Одна из его знакомых, не санкюлотка и не клериканка, исповедовала психологию приживалки. Пока он ее не раскусил, она ему даже нравилась. Ее второй муж днями валялся на диване и читал программы телевидения. Деньги представлялись ему чем-то вздорным, не требующим усилия больше того, чтобы впустую мечтать – два сапога пара. Вначале, приходя в гости, они с Саскией спрашивали, как его дела, потом и спрашивать было стыдно. Саския любила завалиться к ним в гости, выкурить пару сигарет – одно время он даже осуждал ее, пока на него не снизошла умозрительность: "Плодитесь, размножайтесь". Домой она возвращалась, как из казармы, – прокуренная, но вдохновенная, а главное – спокойная, и он невольно стал пользоваться этим. Обычно ее хватало на пару дней. Своеобразная терапия. Пару дней затишья среди бушующего моря. Меланхолично отрывала наклеенные ногти цвета воспаленной плоти (или воображения), и Иванов потом находил их и в комнатах, и в ванной, и на туалетном столике, и даже в сахарнице. Психологически она закостенела еще в юности, когда увлекалась инохийскими экспериментами. Как он не разглядел ее раньше?

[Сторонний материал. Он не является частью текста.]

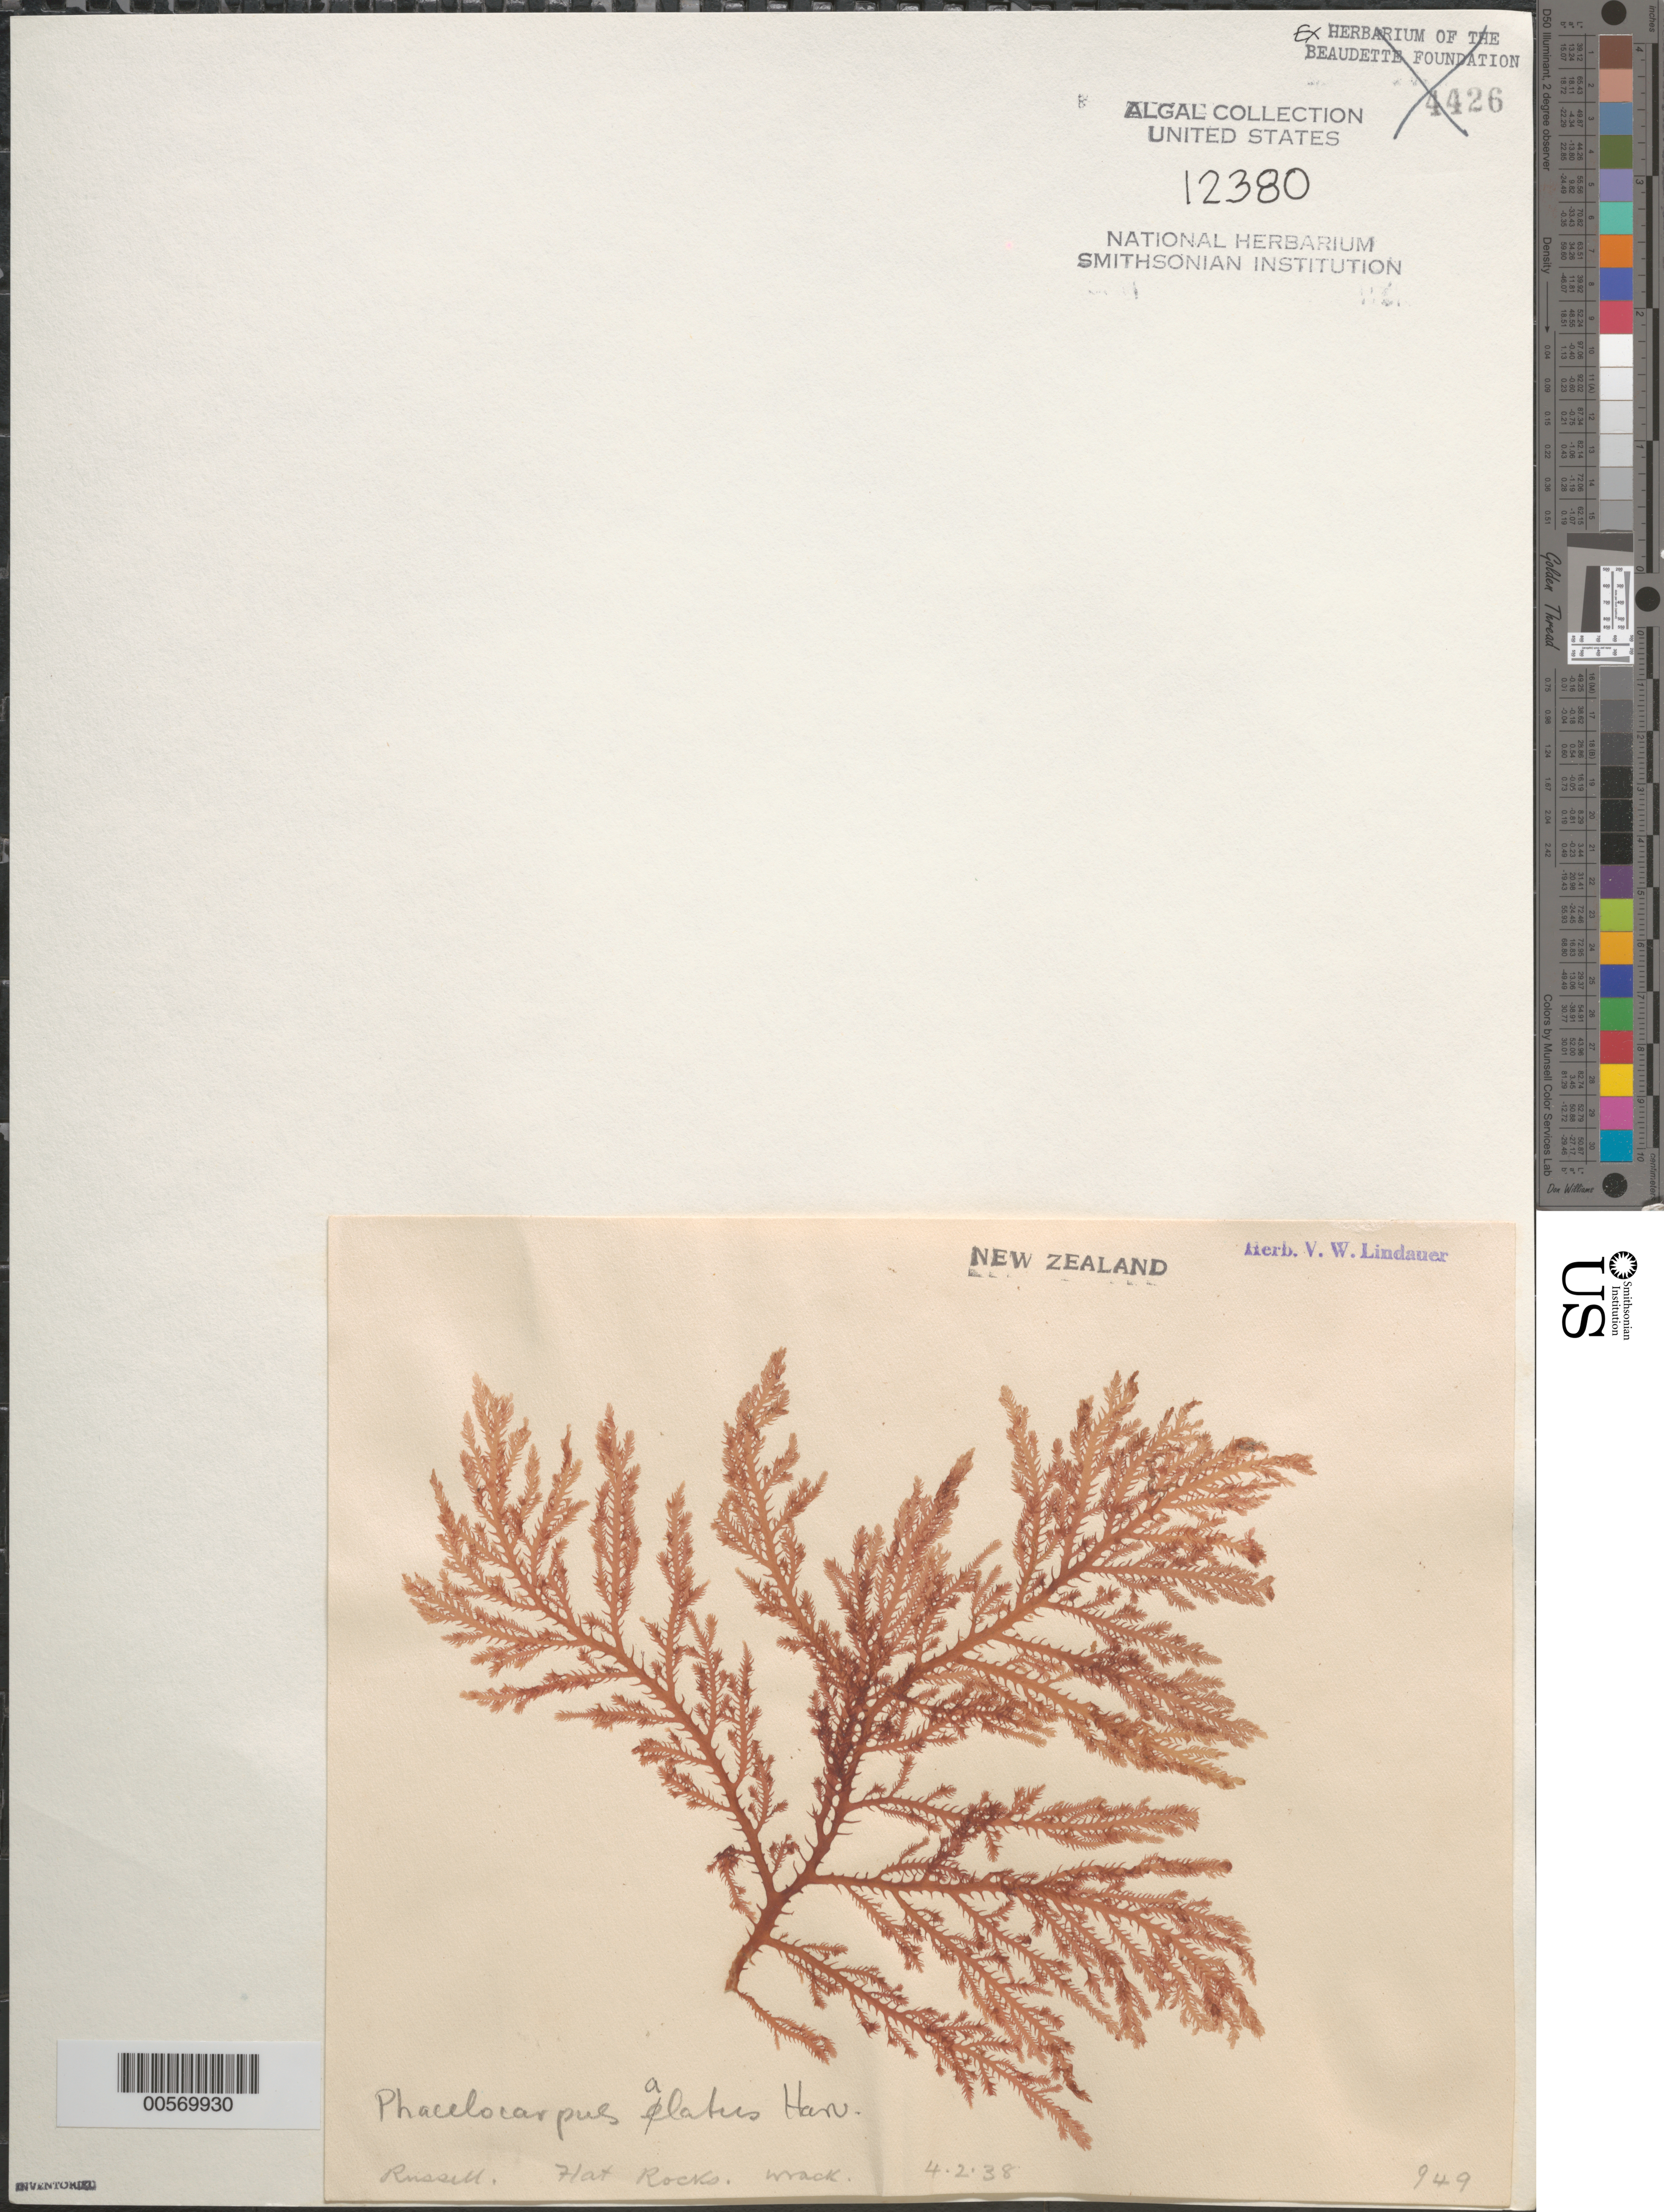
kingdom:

– Бог любит Троицу, – произнесла она, словно желая всколыхнуть в нем прежнее чувство ненависти. "Зачем?" – удивился он.
Как он раньше не замечал, что глаза у нее похожи на совиные – готовые испепелить все вокруг. Когда-то он имел над ними полную власть, – когда она была тоненькой и стройной, без этой набухшей сердцевины зрелой женщины, и одевалась "из-под пятницы – суббота", когда из-под куртки торчала пола мятой рубахи. Но уже тогда в ней были заложены такие дни ненависти и уныния – плохое настроение, часто принимаемое за предощущение. Ступала всегда твердо и прочно в непоколебимой уверенности своей правоты, не ведая компромиссов. Он же сопротивлялся как мог – дело в том, что за этой непоколебимостью ничего не стояло, – блажь, привычка верить снам, приметам, жить настроениями и хиромантией, помнится, он и сам одно время экспериментировал по части истин, медитируя на звезды. Может быть, ошибка вкралась в многочисленность объектов. У него не было времени проверять эту идею.
– Я еще не нарушил конвенцию, – напомнил он, чувствуя, что сегодня больше не в силах работать.
– Завтра... – сказала она, многозначительно притопнув тапочкой.
Спросонья она иногда говорила басом и одно время утверждала, что таракан без головы живет девять дней и умирает от голода. Может быть, она была по-детски непосредственна, а он не понимал ее?
– Что завтра? – удивился он.
Когда она поворачивалась и бежала торопливо, как на телефонный звонок, он не мог спокойно смотреть на ее бритые ноги с растопыренными пальцами, без единого волоска и в мелких жестких бугорках, и поэтому она носила длинные, широкие халаты.
– Завтра нарушишь... – назидательно ответила она, и глаза ее с саркастической ухмылкой совершили то, что давно уже не задевало: привычно оценили от черепа до уровня пупка с некой задержкой в последнем пункте, веки подергались, вернулись на место, и на лице снова застыла совиная маска.
Он вдруг понял, что для успешной работы ему ежедневно требуется адреналин в крови.
– Бабка надвое сказала, – проворчал он, отворачиваясь.
Кому нравится, когда тебя беспричинно учат? Одно время, чтобы удержать его, она уступала при первом нажиме. Ничего путного у них все равно не выходило – больше суеты или вялости даже при наличие соперников, валяющихся на диванах.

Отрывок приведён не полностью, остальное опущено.